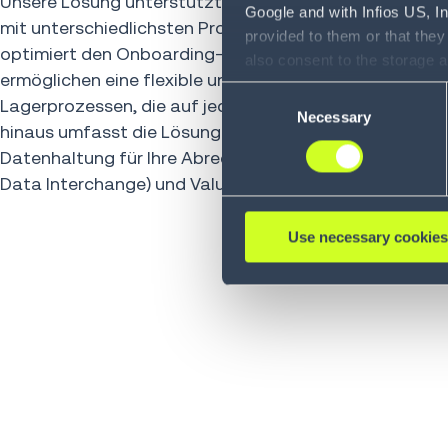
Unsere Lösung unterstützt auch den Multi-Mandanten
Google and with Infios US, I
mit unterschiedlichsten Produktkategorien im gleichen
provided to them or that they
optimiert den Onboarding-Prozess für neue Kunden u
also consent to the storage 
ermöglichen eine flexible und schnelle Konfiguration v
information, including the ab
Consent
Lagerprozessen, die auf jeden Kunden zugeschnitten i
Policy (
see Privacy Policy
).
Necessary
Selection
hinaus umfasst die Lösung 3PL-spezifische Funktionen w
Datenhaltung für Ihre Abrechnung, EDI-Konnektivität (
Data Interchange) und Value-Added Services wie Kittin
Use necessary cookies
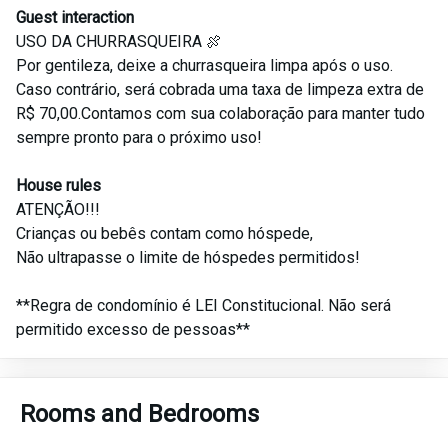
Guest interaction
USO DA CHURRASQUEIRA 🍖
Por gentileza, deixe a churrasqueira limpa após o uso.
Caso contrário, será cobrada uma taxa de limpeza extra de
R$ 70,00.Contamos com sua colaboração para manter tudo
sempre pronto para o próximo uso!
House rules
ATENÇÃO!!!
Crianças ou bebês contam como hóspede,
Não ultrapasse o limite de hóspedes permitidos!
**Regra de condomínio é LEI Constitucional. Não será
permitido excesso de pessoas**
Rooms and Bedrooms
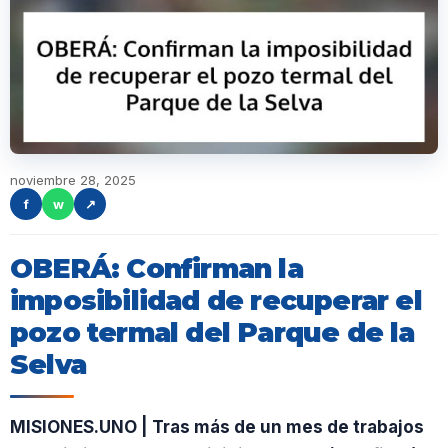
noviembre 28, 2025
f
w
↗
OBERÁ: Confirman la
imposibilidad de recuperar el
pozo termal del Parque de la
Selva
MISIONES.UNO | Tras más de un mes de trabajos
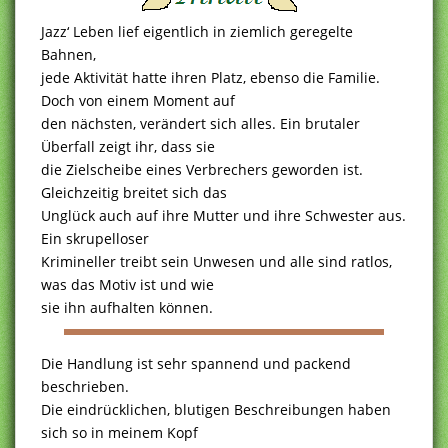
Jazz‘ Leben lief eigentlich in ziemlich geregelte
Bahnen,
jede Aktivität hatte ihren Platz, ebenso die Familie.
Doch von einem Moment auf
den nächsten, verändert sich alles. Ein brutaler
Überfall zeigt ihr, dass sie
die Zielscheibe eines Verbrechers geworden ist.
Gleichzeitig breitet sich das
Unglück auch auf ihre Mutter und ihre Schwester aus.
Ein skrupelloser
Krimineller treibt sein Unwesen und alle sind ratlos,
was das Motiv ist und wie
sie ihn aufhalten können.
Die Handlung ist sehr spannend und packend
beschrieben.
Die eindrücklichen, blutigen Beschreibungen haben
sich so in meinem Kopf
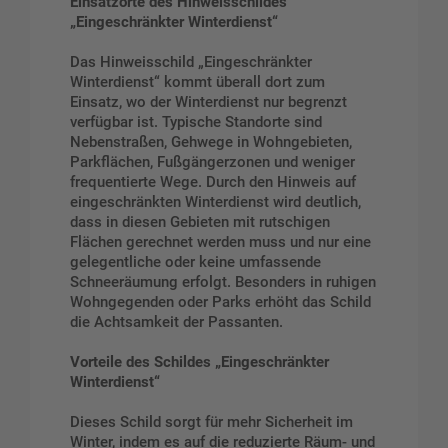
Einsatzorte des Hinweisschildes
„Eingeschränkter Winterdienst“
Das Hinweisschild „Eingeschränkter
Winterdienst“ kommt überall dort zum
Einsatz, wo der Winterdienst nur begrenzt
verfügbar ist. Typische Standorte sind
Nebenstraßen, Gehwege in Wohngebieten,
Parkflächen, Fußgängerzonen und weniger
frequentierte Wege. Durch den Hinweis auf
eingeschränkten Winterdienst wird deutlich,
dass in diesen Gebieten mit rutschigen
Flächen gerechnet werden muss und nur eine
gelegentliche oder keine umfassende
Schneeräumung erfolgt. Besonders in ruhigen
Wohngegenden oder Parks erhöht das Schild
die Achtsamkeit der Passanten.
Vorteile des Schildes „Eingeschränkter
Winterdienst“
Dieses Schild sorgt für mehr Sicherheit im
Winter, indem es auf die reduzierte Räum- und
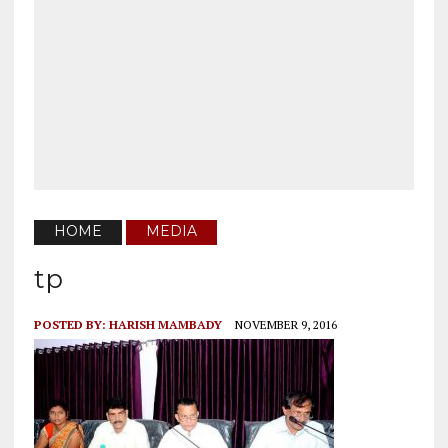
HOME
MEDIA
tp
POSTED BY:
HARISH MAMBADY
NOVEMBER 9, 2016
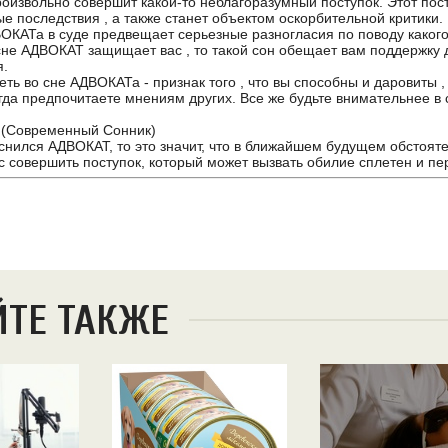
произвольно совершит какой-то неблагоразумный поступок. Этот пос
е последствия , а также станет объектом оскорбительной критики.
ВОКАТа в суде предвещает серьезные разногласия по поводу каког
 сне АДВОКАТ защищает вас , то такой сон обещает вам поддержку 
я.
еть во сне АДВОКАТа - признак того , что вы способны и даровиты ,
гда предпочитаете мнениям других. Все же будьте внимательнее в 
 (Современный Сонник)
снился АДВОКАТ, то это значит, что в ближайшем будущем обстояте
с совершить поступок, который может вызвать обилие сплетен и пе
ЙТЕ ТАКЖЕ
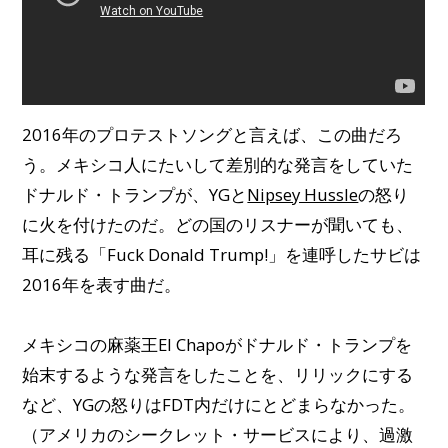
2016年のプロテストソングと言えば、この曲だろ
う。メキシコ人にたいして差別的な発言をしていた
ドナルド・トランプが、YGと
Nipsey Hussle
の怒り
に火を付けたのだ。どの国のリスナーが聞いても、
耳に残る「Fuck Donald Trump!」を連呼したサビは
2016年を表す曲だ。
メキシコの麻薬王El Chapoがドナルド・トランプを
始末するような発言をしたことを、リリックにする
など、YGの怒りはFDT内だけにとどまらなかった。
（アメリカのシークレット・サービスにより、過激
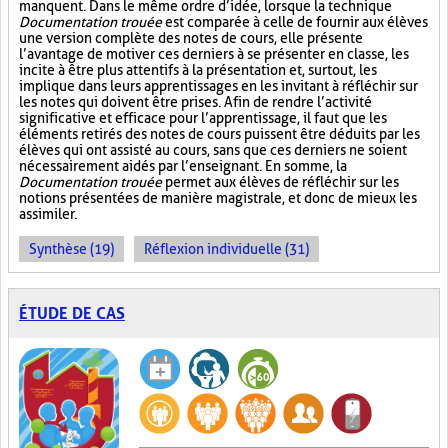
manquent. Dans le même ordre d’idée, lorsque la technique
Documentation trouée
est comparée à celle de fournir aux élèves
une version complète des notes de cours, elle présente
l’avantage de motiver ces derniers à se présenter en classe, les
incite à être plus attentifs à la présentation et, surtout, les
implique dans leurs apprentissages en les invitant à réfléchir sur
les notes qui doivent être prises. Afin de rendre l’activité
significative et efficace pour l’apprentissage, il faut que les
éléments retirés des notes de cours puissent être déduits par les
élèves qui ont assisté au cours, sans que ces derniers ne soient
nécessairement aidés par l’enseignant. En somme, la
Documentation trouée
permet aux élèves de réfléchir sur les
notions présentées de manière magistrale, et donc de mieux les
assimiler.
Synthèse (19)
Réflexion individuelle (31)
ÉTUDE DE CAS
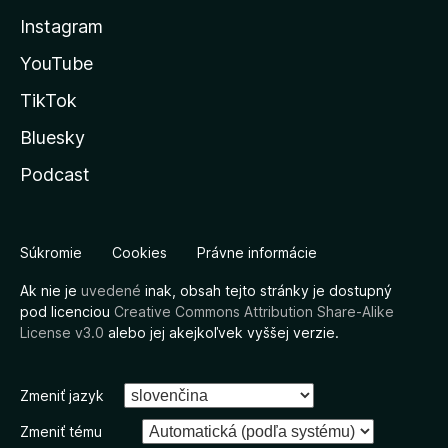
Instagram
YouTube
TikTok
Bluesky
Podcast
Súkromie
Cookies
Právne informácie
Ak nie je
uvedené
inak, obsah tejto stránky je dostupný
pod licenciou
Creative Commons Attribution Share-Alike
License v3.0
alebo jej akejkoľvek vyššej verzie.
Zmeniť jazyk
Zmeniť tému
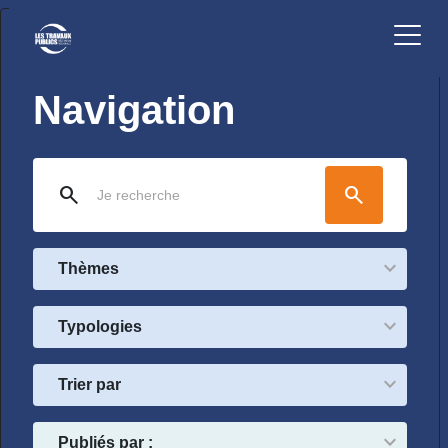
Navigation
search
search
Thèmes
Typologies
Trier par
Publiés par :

—————

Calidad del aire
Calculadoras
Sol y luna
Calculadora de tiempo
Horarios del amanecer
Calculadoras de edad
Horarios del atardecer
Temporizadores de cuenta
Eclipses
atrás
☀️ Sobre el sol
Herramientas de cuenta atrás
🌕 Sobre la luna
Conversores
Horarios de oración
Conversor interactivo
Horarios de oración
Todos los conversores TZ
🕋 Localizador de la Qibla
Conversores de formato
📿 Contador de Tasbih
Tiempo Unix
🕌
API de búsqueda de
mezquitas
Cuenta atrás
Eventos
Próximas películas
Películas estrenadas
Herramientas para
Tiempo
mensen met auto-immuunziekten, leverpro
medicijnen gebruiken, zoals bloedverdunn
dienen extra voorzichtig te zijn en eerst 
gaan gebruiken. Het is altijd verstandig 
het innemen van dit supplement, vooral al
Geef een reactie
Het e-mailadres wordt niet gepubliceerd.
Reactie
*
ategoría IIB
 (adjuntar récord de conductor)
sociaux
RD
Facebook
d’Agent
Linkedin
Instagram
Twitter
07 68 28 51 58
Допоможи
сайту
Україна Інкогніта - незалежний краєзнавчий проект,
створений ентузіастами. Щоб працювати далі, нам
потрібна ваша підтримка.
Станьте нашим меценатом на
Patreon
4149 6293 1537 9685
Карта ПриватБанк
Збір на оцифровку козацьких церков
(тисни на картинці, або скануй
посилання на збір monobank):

—————

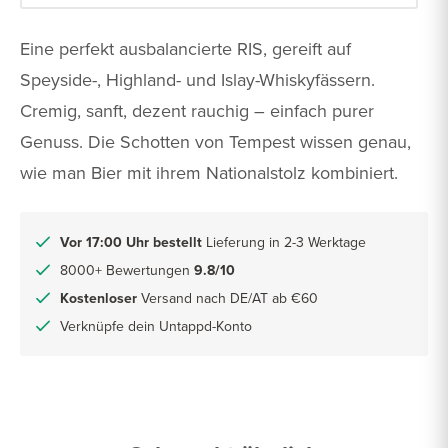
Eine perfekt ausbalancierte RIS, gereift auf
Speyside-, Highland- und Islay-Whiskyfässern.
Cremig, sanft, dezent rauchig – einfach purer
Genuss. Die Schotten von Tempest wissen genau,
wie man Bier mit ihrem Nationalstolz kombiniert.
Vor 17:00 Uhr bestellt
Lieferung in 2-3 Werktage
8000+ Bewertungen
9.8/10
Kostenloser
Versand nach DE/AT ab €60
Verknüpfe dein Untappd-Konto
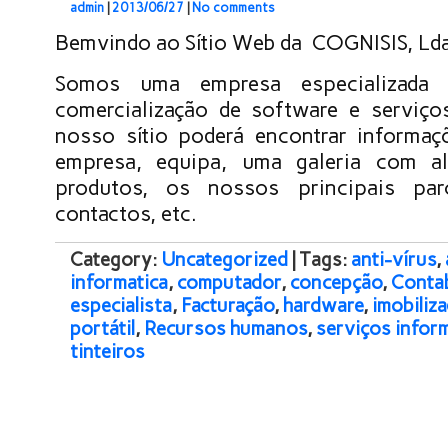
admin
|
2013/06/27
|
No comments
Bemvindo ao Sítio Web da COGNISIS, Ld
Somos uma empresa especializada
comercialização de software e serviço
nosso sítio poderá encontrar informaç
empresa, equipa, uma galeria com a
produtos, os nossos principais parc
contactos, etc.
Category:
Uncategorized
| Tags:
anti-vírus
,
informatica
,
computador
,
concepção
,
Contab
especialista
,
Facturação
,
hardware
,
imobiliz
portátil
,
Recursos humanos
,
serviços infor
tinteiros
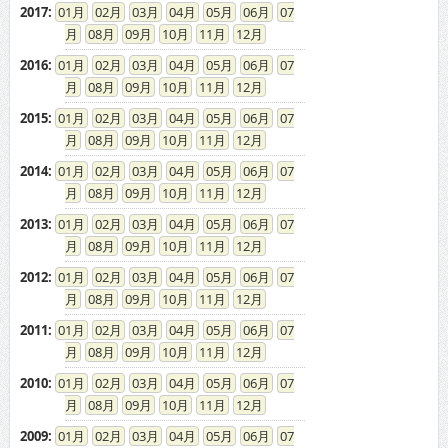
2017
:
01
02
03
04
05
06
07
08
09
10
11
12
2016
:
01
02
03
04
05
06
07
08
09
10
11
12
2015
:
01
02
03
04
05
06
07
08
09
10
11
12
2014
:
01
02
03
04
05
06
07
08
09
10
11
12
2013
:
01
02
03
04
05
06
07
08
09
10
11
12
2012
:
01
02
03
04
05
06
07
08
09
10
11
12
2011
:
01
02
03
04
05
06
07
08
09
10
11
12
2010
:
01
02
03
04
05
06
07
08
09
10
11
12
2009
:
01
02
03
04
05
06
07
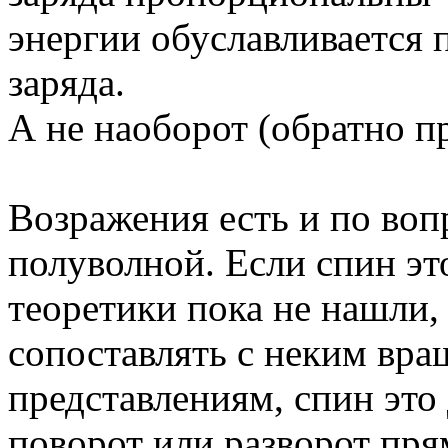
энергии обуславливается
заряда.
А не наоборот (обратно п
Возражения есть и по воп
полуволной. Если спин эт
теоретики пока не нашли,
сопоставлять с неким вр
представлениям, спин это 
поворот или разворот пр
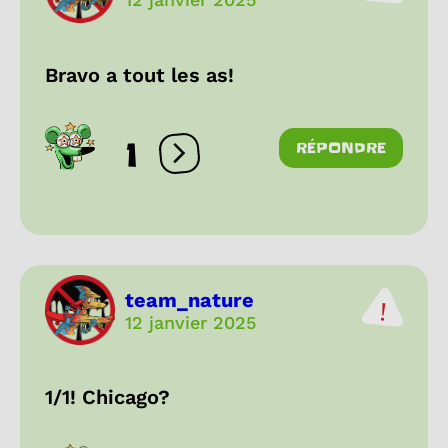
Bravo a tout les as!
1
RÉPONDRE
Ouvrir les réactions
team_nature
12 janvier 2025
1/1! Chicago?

—————

Format the data from the line with "Guest interaction" up to and including the line with "Crianças ou bebês" as a Markdown table with the columns Row and Data line. Number each line and leave out any blank lines.

| Row | Data line |
|---|---|
| 1 | Guest interaction |
| 2 | USO DA CHURRASQUEIRA 🍖 |
| 3 | Por gentileza, deixe a churrasqueira limpa após o uso. |
| 4 | Caso contrário, será cobrada uma taxa de limpeza extra de |
| 5 | R$ 70,00.Contamos com sua colaboração para manter tudo |
| 6 | sempre pronto para o próximo uso! |
| 7 | House rules |
| 8 | ATENÇÃO!!! |
| 9 | Crianças ou bebês contam como hóspede, |